La stampa tipografica a caratteri mobili in Europa ha avuto origine nel XV secolo grazie alle innovazioni di Johannes Gutenberg orafo, inventore e tipografo tedesco (Magonza 1394-1399 circa - Magonza 1468). Gutenberg utilizzò degli inchiostri a base oleosa più duraturi rispetto agli inchiostri precedenti a base acquosa inoltre, per i caratteri mobili, utilizzò una nuova lega a base di piombo, stagno e antimonio molto più resistente al tempo e precisa nei dettagli. Da un torchio per l’uva trasse l’ispirazione per la pressa da stampa una rivoluzione nella produzione e diffusione dei libri. Dal 1450 si dedicò a stampare il libro più diffuso dell’epoca “La Bibbia” e riuscì a pubblicarne una versione tra il 1454 e il 1455 con grande diffusione.

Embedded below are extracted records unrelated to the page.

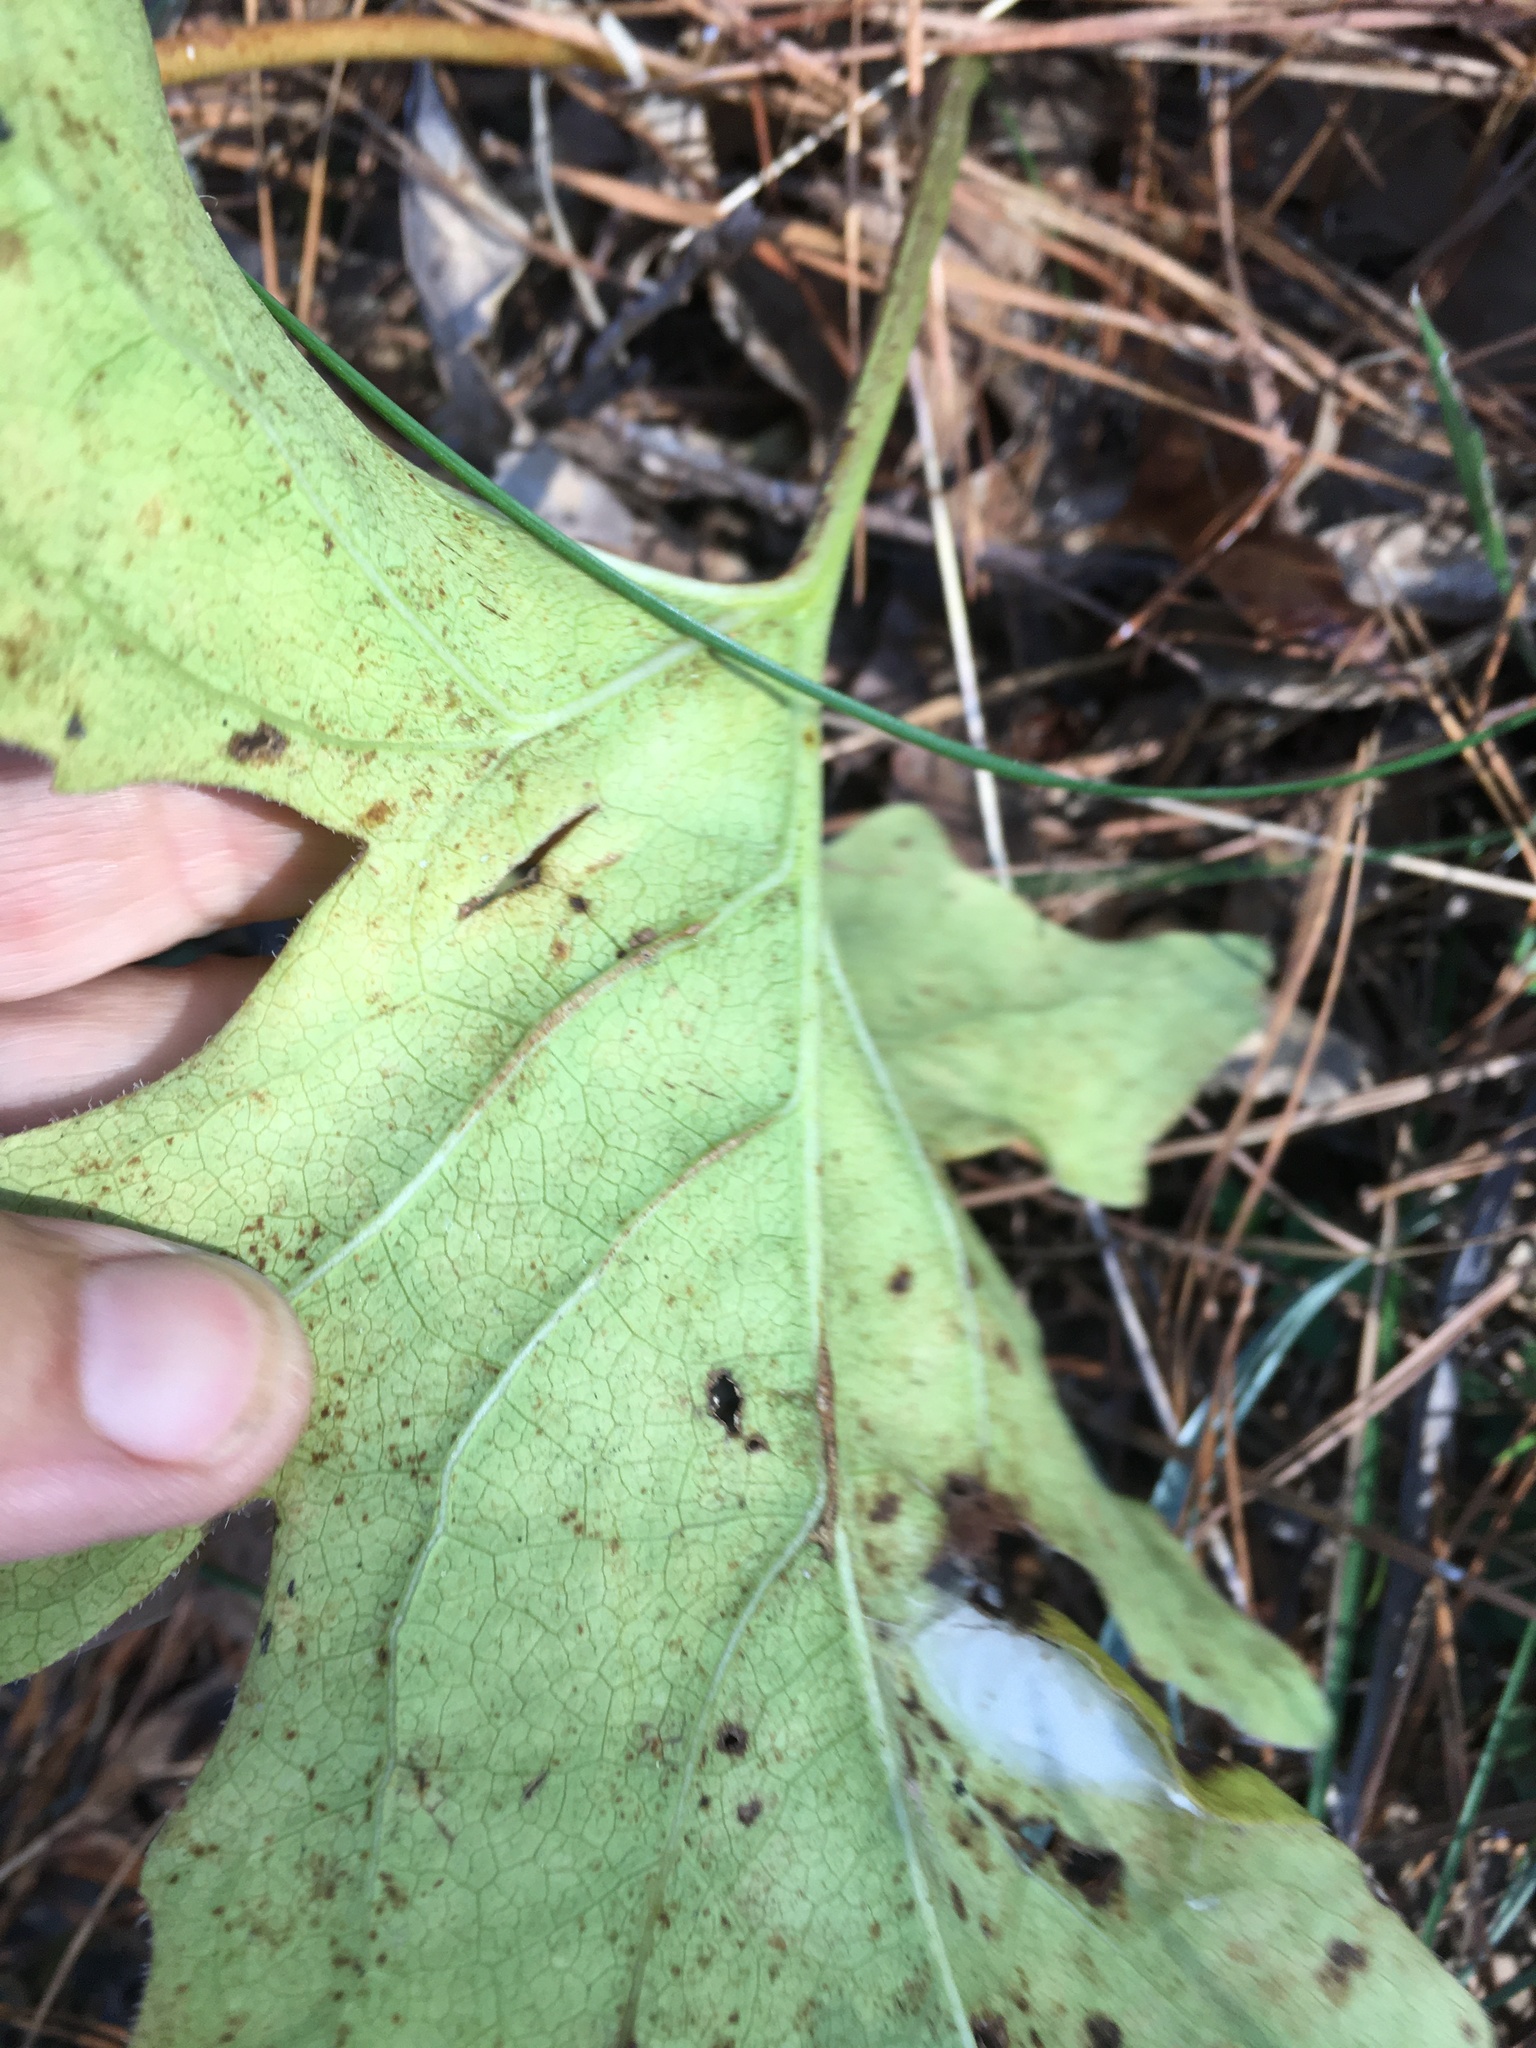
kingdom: Plantae
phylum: Tracheophyta
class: Magnoliopsida
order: Asterales
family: Asteraceae
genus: Silphium
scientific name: Silphium compositum
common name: Lesser basal-leaf rosinweed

In breve i “mastri tipografi” che appresero le tecniche di Gutenberg aprirono le proprie botteghe dove sceglievano i manoscritti li stampavano e distribuivano selezionandoli a proprio gusto.

Molteplici furono le innovazioni nei secoli successivi fino a giungere ai giorni nostri. Attualmente i metodi di stampa più utilizzati per libri e giornali sono stampa offset, rotocalcografica, flexografica.

Altri metodi sono serigrafia e stampa digitale che utilizza stampanti a toner, getto d’inchiostro, laser o elettrostatica. Sinteticamente per la stampa precedentemente tipografica si utilizza il termine stampa offset o stampa digitale. Il metodo tipografico, a caratteri mobili, è ormai quasi totalmente scomparso.